Hey guys, so I didn't know there was such forum for this particular illness, but anyway, I've been noticing lately that I might have depersonalization symptoms, and it's probably due to isolation. Last year, I locked myself in my room in order to study and pass a subject that I don't particularly like, but I did it anyway because I wanted my mom to be proud of me. Eventually, my worst fears have been realized: I didn't study that much, and of cource failed the exams because of it. But things started to spiral very fast: I spent a lot of time watching animes and reading blogs or reports about anything that pops into my mind, and I gradually lost my sense of reality, I lost contact with people. I am now accustomed to staying alone in my room pretty much all the time. It feels like I can't see things clear anymore, where my future lies at. I litterary feel that I'm living in some sort of an illusion or bubble, and began recently to question myself why I'm still living. I really feel like I'm some sort of hikikomori; I don't have the motivation to do anything, and I am completely desensitized of anything aroud me.
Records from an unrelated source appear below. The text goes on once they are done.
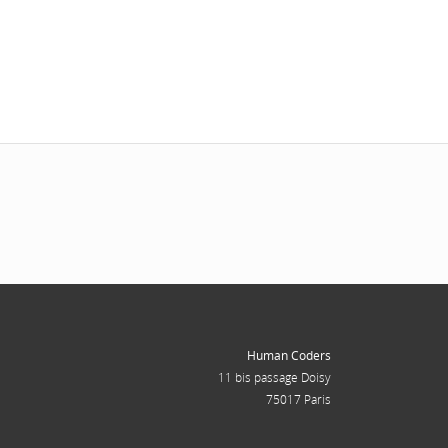
Human Coders
11 bis passage Doisy
75017 Paris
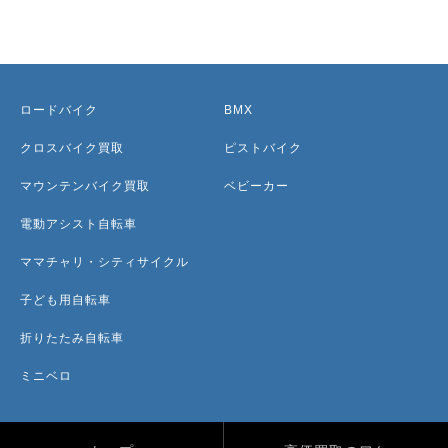
ロードバイク
BMX
クロスバイク買取
ピストバイク
マウンテンバイク買取
ベビーカー
電動アシスト自転車
ママチャリ・シティサイクル
子ども用自転車
折りたたみ自転車
ミニベロ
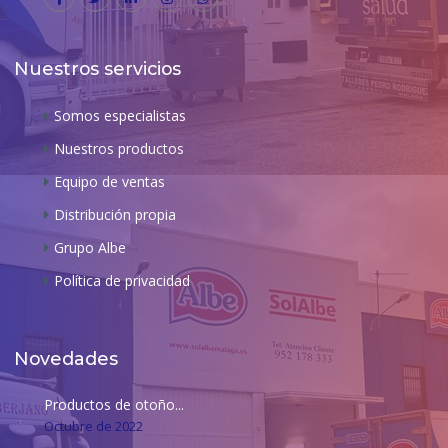
Nuestros servicios
Somos especialistas
Nuestros productos
Equipo de ventas
Distribución propia
Grupo Albe
Política de privacidad
Novedades
Productos de otoño...
Octubre de 2022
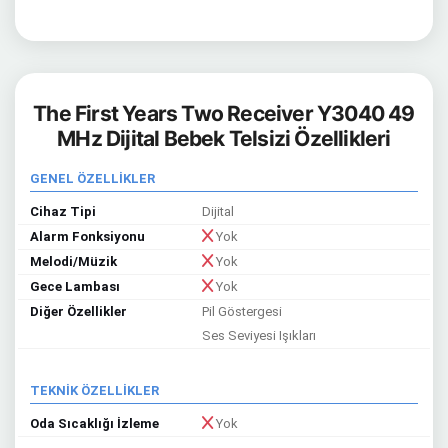
The First Years Two Receiver Y3040 49
MHz Dijital Bebek Telsizi Özellikleri
GENEL ÖZELLİKLER
Cihaz Tipi
Dijital
Alarm Fonksiyonu
Yok
Melodi/Müzik
Yok
Gece Lambası
Yok
Diğer Özellikler
Pil Göstergesi
Ses Seviyesi Işıkları
TEKNİK ÖZELLİKLER
Oda Sıcaklığı İzleme
Yok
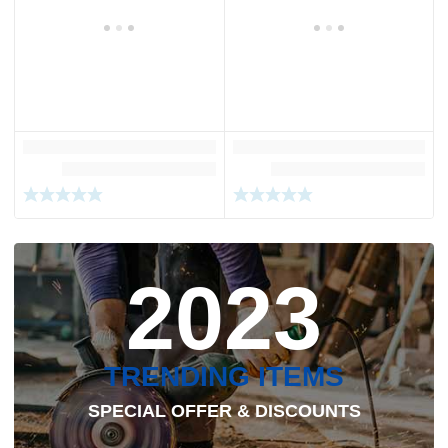
2023
TRENDING ITEMS
SPECIAL OFFER & DISCOUNTS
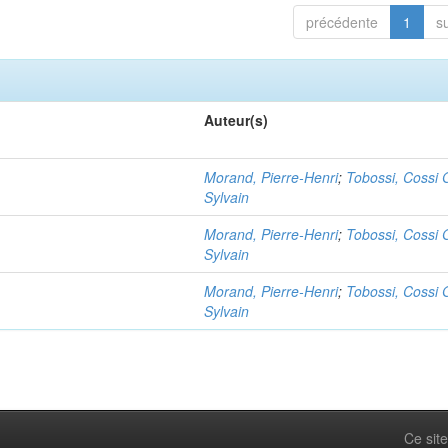
précédente
1
s
Auteur(s)
Morand, Pierre-Henri
;
Tobossi, Cossi G
Sylvain
Morand, Pierre-Henri
;
Tobossi, Cossi G
Sylvain
Morand, Pierre-Henri
;
Tobossi, Cossi G
Sylvain
Ce site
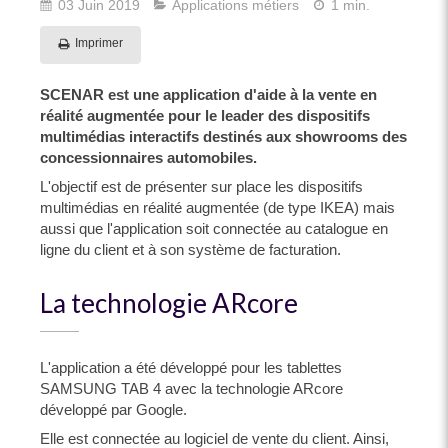
03 Juin 2019
Applications métiers
1 min.
Imprimer
SCENAR est une application d'aide à la vente en
réalité augmentée pour le leader des dispositifs
multimédias interactifs destinés aux showrooms des
concessionnaires automobiles.
L'objectif est de présenter sur place les dispositifs
multimédias en réalité augmentée (de type IKEA) mais
aussi que l'application soit connectée au catalogue en
ligne du client et à son système de facturation.
La technologie ARcore
L'application a été développé pour les tablettes
SAMSUNG TAB 4 avec la technologie ARcore
développé par Google.
Elle est connectée au logiciel de vente du client. Ainsi,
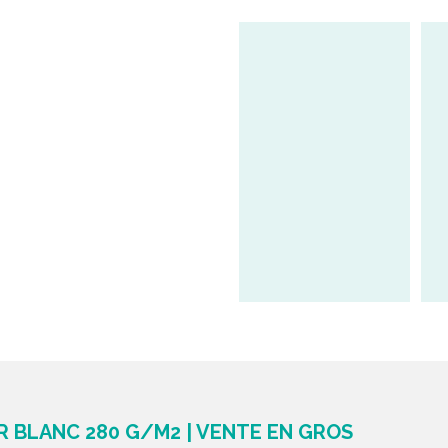
 BLANC 280 G/M2 | VENTE EN GROS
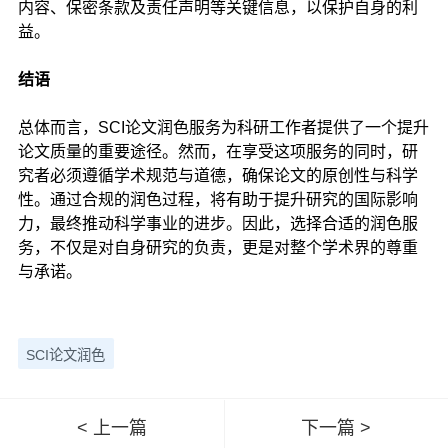
内容、保密条款及责任声明等关键信息，以保护自身的利
益。
结语
总体而言，SCI论文润色服务为科研工作者提供了一个提升
论文质量的重要途径。然而，在享受这项服务的同时，研
究者必须遵循学术规范与道德，确保论文的原创性与科学
性。通过合规的润色过程，将有助于提升研究的国际影响
力，最终推动科学事业的进步。因此，选择合适的润色服
务，不仅是对自身研究的负责，更是对整个学术界的尊重
与承诺。
SCI论文润色
< 上一篇
下一篇 >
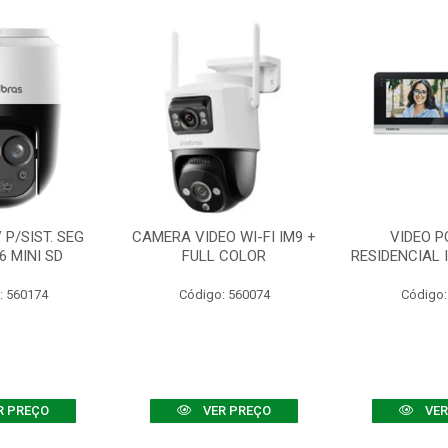
P/SIST. SEG
CAMERA VIDEO WI-FI IM9 +
VIDEO P
6 MINI SD
FULL COLOR
RESIDENCIAL 
: 560174
Código: 560074
Código:
R PREÇO
VER PREÇO
VER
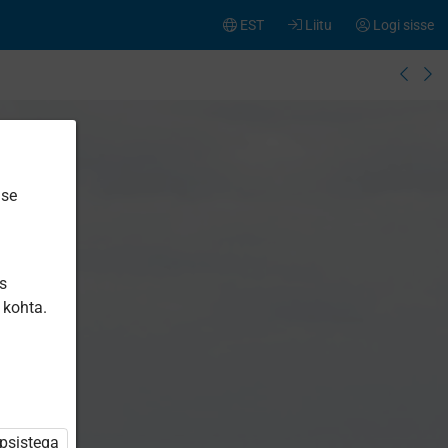
EST
Liitu
Logi sisse
ise
is
 kohta.
üpsistega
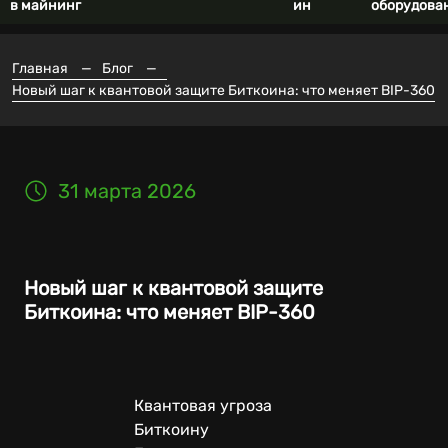
в майнинг
ин
оборудова
Главная
—
Блог
—
Новый шаг к квантовой защите Биткоина: что меняет BIP-360
31 марта 2026
Новый шаг к квантовой защите
Биткоина: что меняет BIP-360
Квантовая угроза
Биткоину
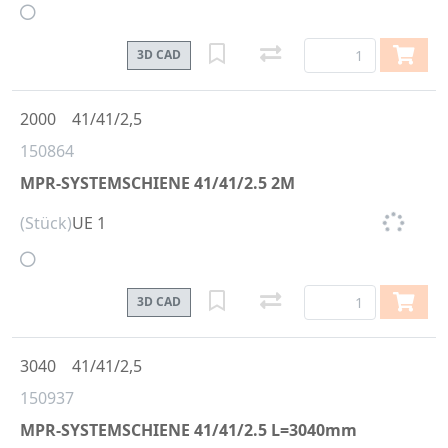
3D CAD
2000
41/41/2,5
150864
MPR-SYSTEMSCHIENE 41/41/2.5 2M
(Stück)
UE 1
3D CAD
3040
41/41/2,5
150937
MPR-SYSTEMSCHIENE 41/41/2.5 L=3040mm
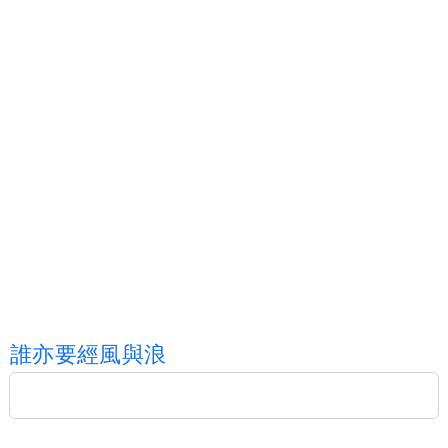
誰
亦
要
經
風
與
浪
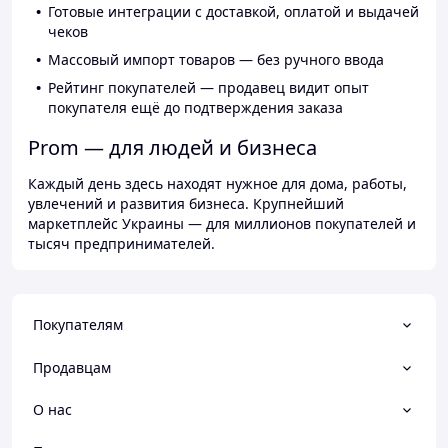
Готовые интеграции с доставкой, оплатой и выдачей
чеков
Массовый импорт товаров — без ручного ввода
Рейтинг покупателей — продавец видит опыт
покупателя ещё до подтверждения заказа
Prom — для людей и бизнеса
Каждый день здесь находят нужное для дома, работы,
увлечений и развития бизнеса. Крупнейший
маркетплейс Украины — для миллионов покупателей и
тысяч предпринимателей.
Покупателям
Продавцам
О нас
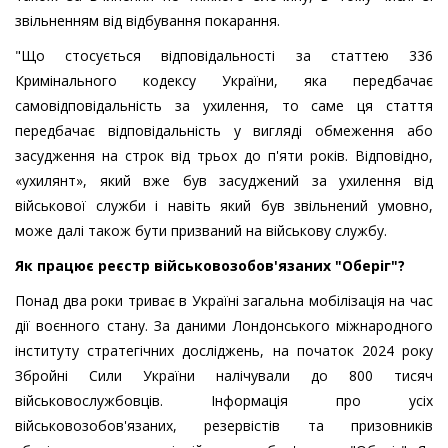
звільненням від відбування покарання.
"Що стосується відповідальності за статтею 336
Кримінального кодексу України, яка передбачає
самовідповідальність за ухилення, то саме ця стаття
передбачає відповідальність у вигляді обмеження або
засудження на строк від трьох до п'яти років. Відповідно,
«ухилянт», який вже був засуджений за ухилення від
військової служби і навіть який був звільнений умовно,
може далі також бути призваний на військову службу.
Як працює реєстр військовозобов'язаних "Оберіг"?
Понад два роки триває в Україні загальна мобілізація на час
дії воєнного стану. За даними Лондонського міжнародного
інституту стратегічних досліджень, на початок 2024 року
Збройні Сили України налічували до 800 тисяч
військовослужбовців. Інформація про усіх
військовозобов'язаних, резервістів та призовників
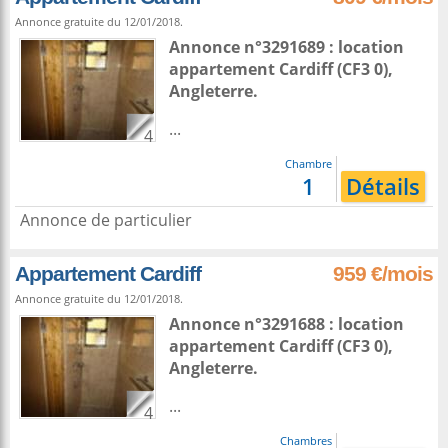
Annonce gratuite du 12/01/2018.
Annonce n°3291689 : location
appartement
Cardiff
(CF3 0),
Angleterre
.
...
4
Chambre
1
Détails
Annonce de particulier
Appartement Cardiff
959 €/mois
Annonce gratuite du 12/01/2018.
Annonce n°3291688 : location
appartement
Cardiff
(CF3 0),
Angleterre
.
...
4
Chambres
I have very mixed feelings because of that, for example sometimes I don't give a damn about time passing day after day without me doing anything useful with it, and other times I plan for my life 20 years ahead! I really lost sense of reality, and things are turning really bad for me. I also lost contact with my friends (not that I was the type of extrovert you would think of in the 1st place) who are studying abroad or in other cities than mine. So I'm really hoping to find solutions if I talk to you guys, because my problem now is not just a temporary isolation, but, like I assume with a lot of you guys here, a completely distorted view of the world around me.
P.S.: Thank you for reading this long exhaustive post.
P.S.: Thank you for reading this long exhaustive post.